So, the idea is to get the most out of them by making bets that extract money from opponents without putting yourself in a position to get outdrawn.
David Grey, a respected pro who reached the final table of the 2003 World Series of Poker main event, maintained that balance nicely in a hand at the $25,000-buy-in World Poker Tour Championship at Las Vegas' Bellagio earlier this year.
With blinds at $100-$200, Grey drew the ace of spades and the ace of clubs in early position and raised to $700. A player a couple of seats to his left called.
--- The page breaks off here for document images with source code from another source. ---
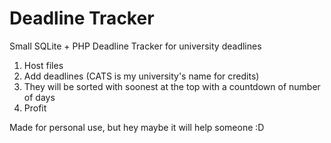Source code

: # Deadline Tracker

Small SQLite + PHP Deadline Tracker for university deadlines

1. Host files
2. Add deadlines (CATS is my university's name for credits)
3. They will be sorted with soonest at the top with a countdown of number of days
4. Profit

Made for personal use, but hey maybe it will help someone :D
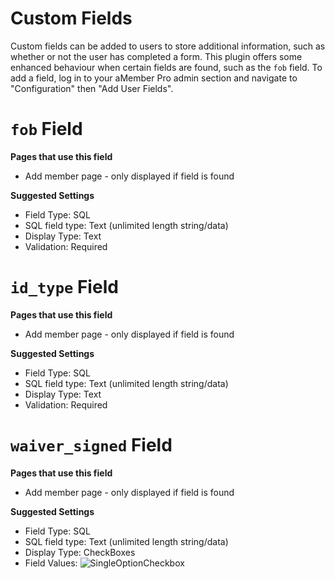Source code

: # Custom Fields

Custom fields can be added to users to store additional information, such as whether or not the user has completed a form. This plugin
offers some enhanced behaviour when certain fields are found, such as the `fob` field. To add a field, log in to your aMember Pro admin
section and navigate to "Configuration" then "Add User Fields".

# `fob` Field

**Pages that use this field**

* Add member page - only displayed if field is found

**Suggested Settings**

* Field Type: SQL
* SQL field type: Text (unlimited length string/data)
* Display Type: Text
* Validation: Required

# `id_type` Field

**Pages that use this field**

* Add member page - only displayed if field is found

**Suggested Settings**

* Field Type: SQL
* SQL field type: Text (unlimited length string/data)
* Display Type: Text
* Validation: Required

# `waiver_signed` Field

**Pages that use this field**

* Add member page - only displayed if field is found

**Suggested Settings**

* Field Type: SQL
* SQL field type: Text (unlimited length string/data)
* Display Type: CheckBoxes
* Field Values: 
    ![SingleOptionCheckbox](http://i.imgur.com/gvPysGC.png)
The flop came A-9-8, giving Grey a set of aces.
Some players might check to slow-play such a big hand, but Grey bet out $1,500.
“In general,” says Grey, who represents FullTiltPoker.net, “when you raise in early position [pre-flop] and an ace hits and you check, it's too fishy.
“I was hoping he flopped a set of 9's because he seemed pretty happy with the flop. I could tell he was happy. He quickly called me, and I know he doesn't have a hand like J-10. He can't have a draw in that position with too many players behind him [to have called a big pre-flop raise].”
The turn came the king of clubs. An A-K board makes it almost impossible for Grey's opponent to call with pocket queens or pocket jacks because he can't beat a pair of aces or kings, so Grey's chances of inducing a bluff by checking his set were small.
Instead, he tried to induce a bluff by firing out $3,000, a bet of about two-thirds of the pot. “I wanted to make a bet that looked like he might be able to run me off the pot if he had, say, aces and kings,” Grey says. “If he had A-K, believe me, he would've made a big raise there, and I would've made a big study and put in a pretty good raise, and he might've moved in on me.
“When he called, I knew he had an ace.”
The king put a second club out there, then the 6 of clubs on the river created a flush board. But Grey wasn't worried about that.
“I knew he couldn't have a flush because the flop came three different suits,” Grey says. “Plus, I had the ace of clubs, so he couldn't have ace suited in clubs, and he's not going to call me with something like Q-9 of clubs.
“On the river, I checked, hoping he would bet, and I was going to raise him. I knew my hand was good.”
But Grey's opponent was happy to check behind him, then mucked his cards when Grey flipped up his aces to take the pot.